Allongée sur une simple planche de bois, au milieu des débris dans un centre médical de fortune, Emily Sagalis a donné naissance à une petite fille, qui portera le nom de sa grand-mère, disparue depuis le passage du typhon Haiyan sur le centre des Philippines.

La petite est née lundi, dans un bâtiment de l'aéroport de Tacloban, une des villes les plus touchées par la tempête. Le local a été transformé à la hâte en centre médical, mais le sol est jonché de débris, bouts de métal tordus, bris de verre, morceaux de bois...

«Elle est si belle. Je vais l'appeler Bea Joy, en l'honneur de ma mère, Beatriz», chuchote Emily Sagalis, 21 ans, quelques heures après avoir donné naissance.

Sa mère a été emportée lorsque des vagues de plusieurs mètres de haut générées par Haiyan se sont abattues sur la maison familiale près de Tacloban, capitale de l'île de Leyte, située sur la partie orientale du centre de l'archipel. La jeune femme n'a pas revu sa mère depuis, dit-elle.

Les autorités craignent quelque 10 000 morts sur Leyte et plusieurs centaines sur les îles voisines. Si ce bilan provisoire se vérifie, Haiyan sera la catastrophe naturelle la plus meurtrière de l'histoire récente des Philippines.

Elle s'accroche à des objets qui flottent

Pour Emily, sa fille symbolise le renouveau. «Elle est mon miracle. J'ai pensé que j'allais mourir, et elle avec moi dans mon ventre lorsque les vagues sont arrivées pour nous prendre», raconte-t-elle. Le bébé dort dans les bras de son père, très ému, tandis qu'un volontaire maintient au-dessus de la jeune mère le tuyau de perfusion.

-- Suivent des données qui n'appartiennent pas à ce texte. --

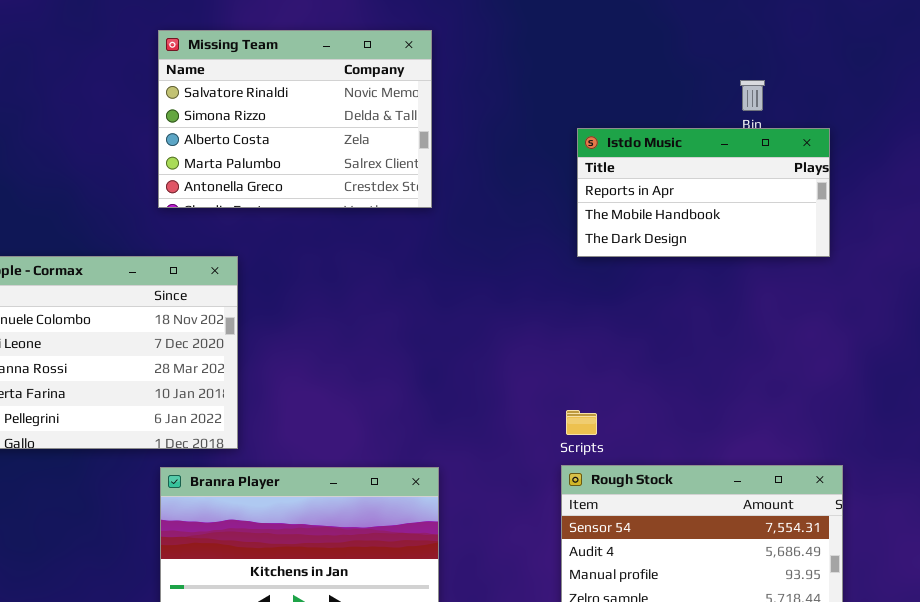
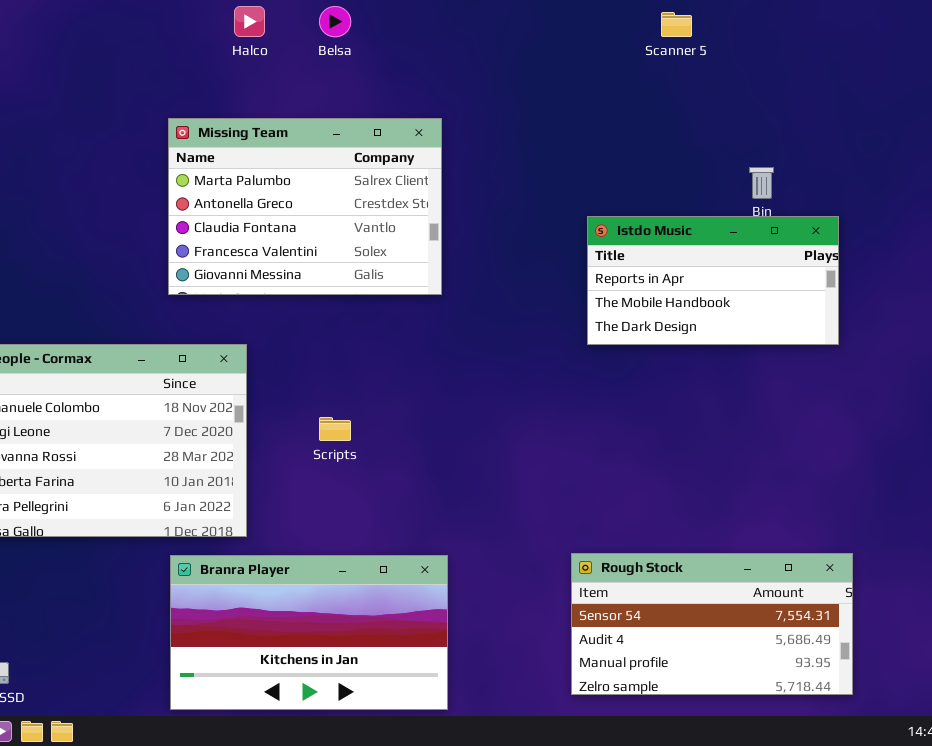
Missing Team: [158,30,432,208] -> [168,118,442,295], scrolled down 3 rows
Scripts: [566,410,597,435] -> [319,417,351,441], moved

La première vague a emporté leur maison de bois plusieurs mètres à l'intérieur des terres, et éjecté à l'extérieur les occupants, raconte le mari, Jobert. Leur village a été quasiment détruit et n'est plus qu'un champ de ruines jonché de cadavres boursouflés de personnes et d'animaux.

Jobert a retrouvé sa femme accrochée à des objets qui flottaient, à la surface de l'eau. La volonté de Dieu, selon lui. Ils sont restés dans l'eau pendant des heures, leur semblait-il, avant que l'eau se retire et qu'ils parviennent à se réfugier, sans trop savoir comment, dans une école qui abritait d'autres rescapés.

Ils se sont terrés là pendant trois jours, tenant le coup grâce à des bouteilles d'eau retrouvées parmi les débris.

Quand Emily a senti les premières douleurs, ils sont sortis et ont marché plusieurs kilomètres, jusqu'à ce qu'un camion les prenne à bord.

La jeune femme avait perdu les eaux lorsqu'elle est arrivée dans le centre médical improvisé, a indiqué le médecin militaire qui l'a assistée, Victoriano Sambale. L'accouchement a été difficile et la mère a fait une hémorragie.

«C'est le premier bébé que nous accueillons ici. Le bébé va bien et nous avons réussi à stopper les saignements de la mère», dit-il. Mais les médecins sont très inquiets des risques d'infection dans ce local, où rien n'est stérile. Si la jeune mère souffrait d'une infection, l'équipe médicale ne pourrait pas faire grand-chose, pense-t-il.

À cause de l'environnement, «nous devons lui donner des antibiotiques par intraveineuse. Mais nous n'avons même plus d'antibiotiques à prendre par voie orale depuis hier».